Activity => If pictures are present, leave them out, and copy the data word for word.

Content starts

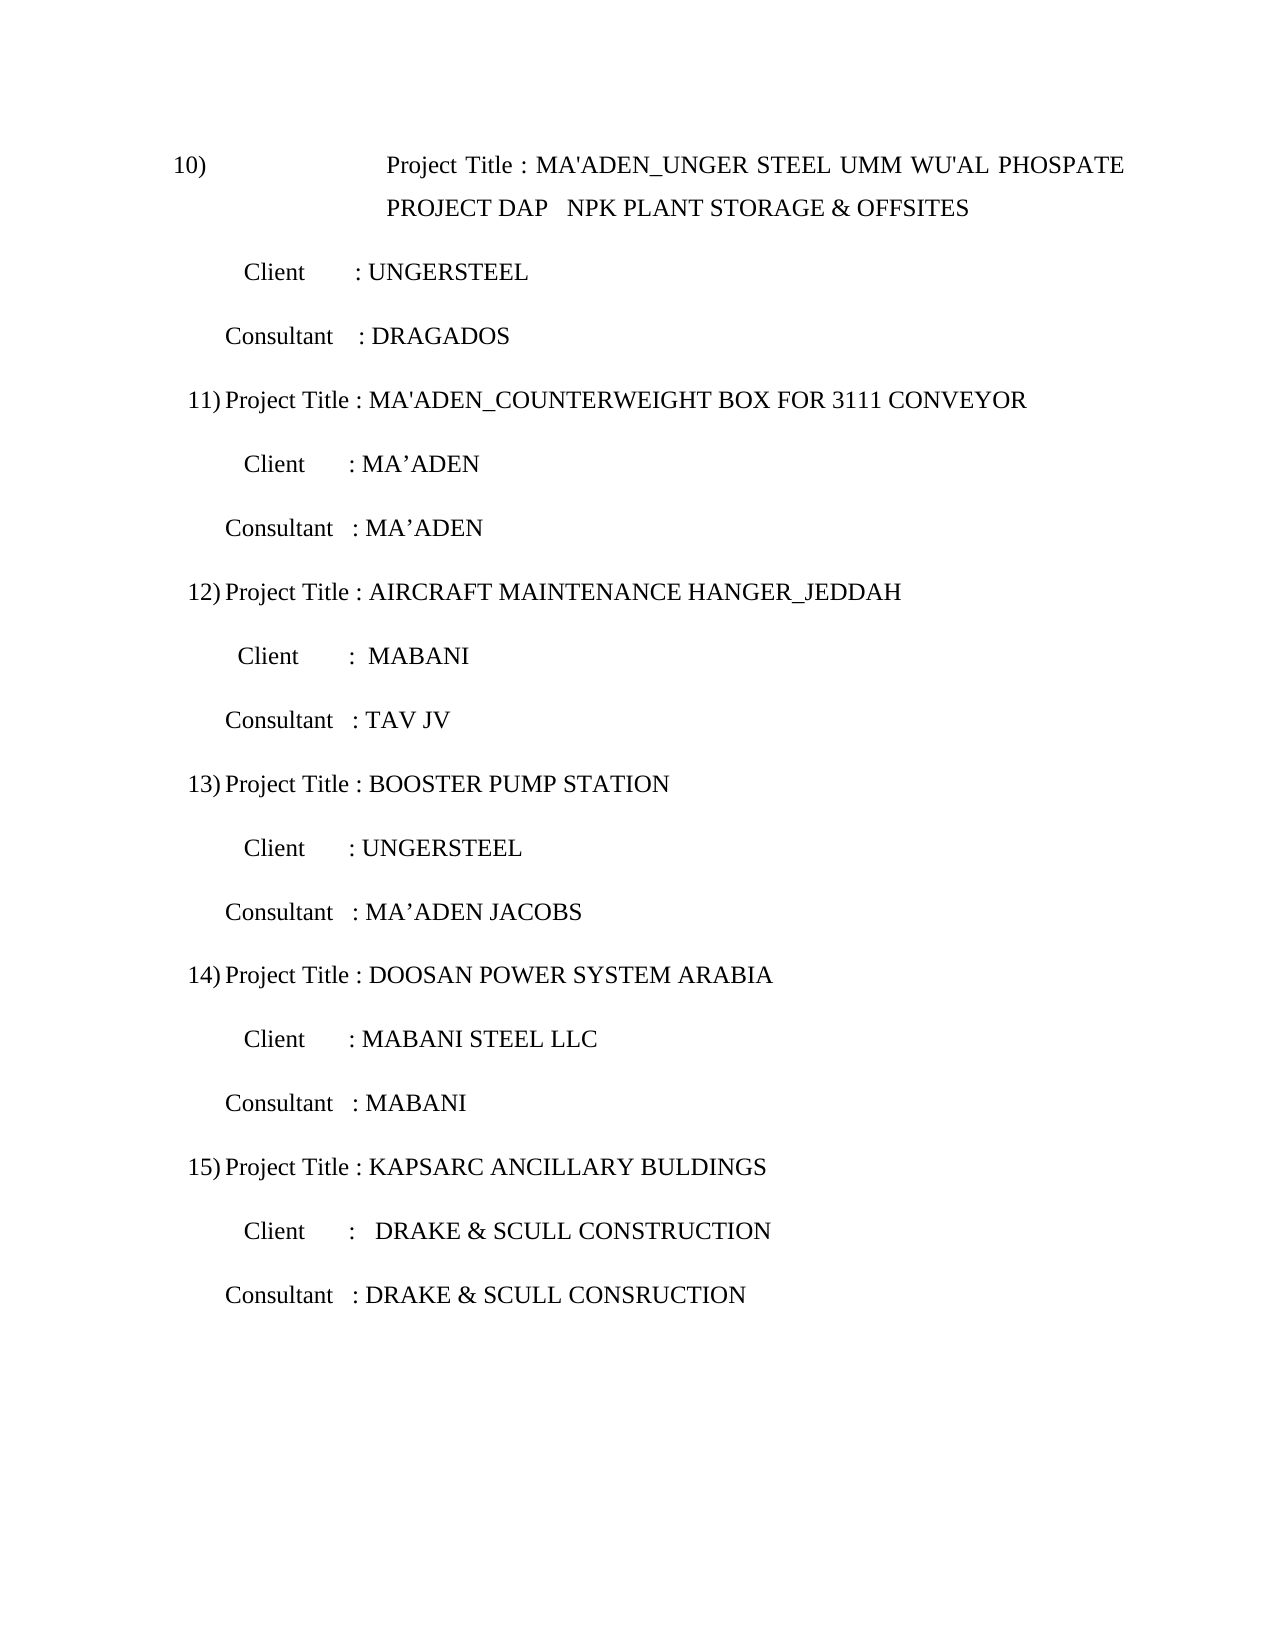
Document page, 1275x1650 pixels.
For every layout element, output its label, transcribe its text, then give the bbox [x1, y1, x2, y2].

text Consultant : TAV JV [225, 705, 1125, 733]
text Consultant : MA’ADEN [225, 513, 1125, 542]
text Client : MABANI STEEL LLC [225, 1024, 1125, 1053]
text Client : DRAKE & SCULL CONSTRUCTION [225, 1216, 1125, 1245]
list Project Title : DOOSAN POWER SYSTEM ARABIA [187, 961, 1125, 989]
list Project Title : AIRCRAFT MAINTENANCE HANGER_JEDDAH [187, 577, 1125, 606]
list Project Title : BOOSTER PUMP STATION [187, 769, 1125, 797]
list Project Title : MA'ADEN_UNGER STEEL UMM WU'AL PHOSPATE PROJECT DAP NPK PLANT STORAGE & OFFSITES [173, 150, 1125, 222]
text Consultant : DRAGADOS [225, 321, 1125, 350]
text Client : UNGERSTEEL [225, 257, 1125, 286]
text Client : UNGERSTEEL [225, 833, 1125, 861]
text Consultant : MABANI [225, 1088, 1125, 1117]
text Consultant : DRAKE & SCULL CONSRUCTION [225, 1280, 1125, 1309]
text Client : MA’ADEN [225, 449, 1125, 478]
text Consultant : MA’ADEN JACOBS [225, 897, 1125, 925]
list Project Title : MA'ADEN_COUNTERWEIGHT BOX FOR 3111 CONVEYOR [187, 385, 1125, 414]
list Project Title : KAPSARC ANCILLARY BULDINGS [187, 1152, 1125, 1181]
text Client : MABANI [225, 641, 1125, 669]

Content ends

Result =>
Document page, 1275x1650 pixels.
For every layout element, output its label, transcribe its text, then give the bbox [x1, y1, x2, y2].

text Consultant : TAV JV [225, 705, 1125, 733]
text Consultant : MA’ADEN [225, 513, 1125, 542]
text Client : MABANI STEEL LLC [225, 1024, 1125, 1053]
text Client : DRAKE & SCULL CONSTRUCTION [225, 1216, 1125, 1245]
list Project Title : DOOSAN POWER SYSTEM ARABIA [187, 961, 1125, 989]
list Project Title : AIRCRAFT MAINTENANCE HANGER_JEDDAH [187, 577, 1125, 606]
list Project Title : BOOSTER PUMP STATION [187, 769, 1125, 797]
list Project Title : MA'ADEN_UNGER STEEL UMM WU'AL PHOSPATE PROJECT DAP NPK PLANT STORAGE & OFFSITES [173, 150, 1125, 222]
text Consultant : DRAGADOS [225, 321, 1125, 350]
text Client : UNGERSTEEL [225, 257, 1125, 286]
text Client : UNGERSTEEL [225, 833, 1125, 861]
text Consultant : MABANI [225, 1088, 1125, 1117]
text Consultant : DRAKE & SCULL CONSRUCTION [225, 1280, 1125, 1309]
text Client : MA’ADEN [225, 449, 1125, 478]
text Consultant : MA’ADEN JACOBS [225, 897, 1125, 925]
list Project Title : MA'ADEN_COUNTERWEIGHT BOX FOR 3111 CONVEYOR [187, 385, 1125, 414]
list Project Title : KAPSARC ANCILLARY BULDINGS [187, 1152, 1125, 1181]
text Client : MABANI [225, 641, 1125, 669]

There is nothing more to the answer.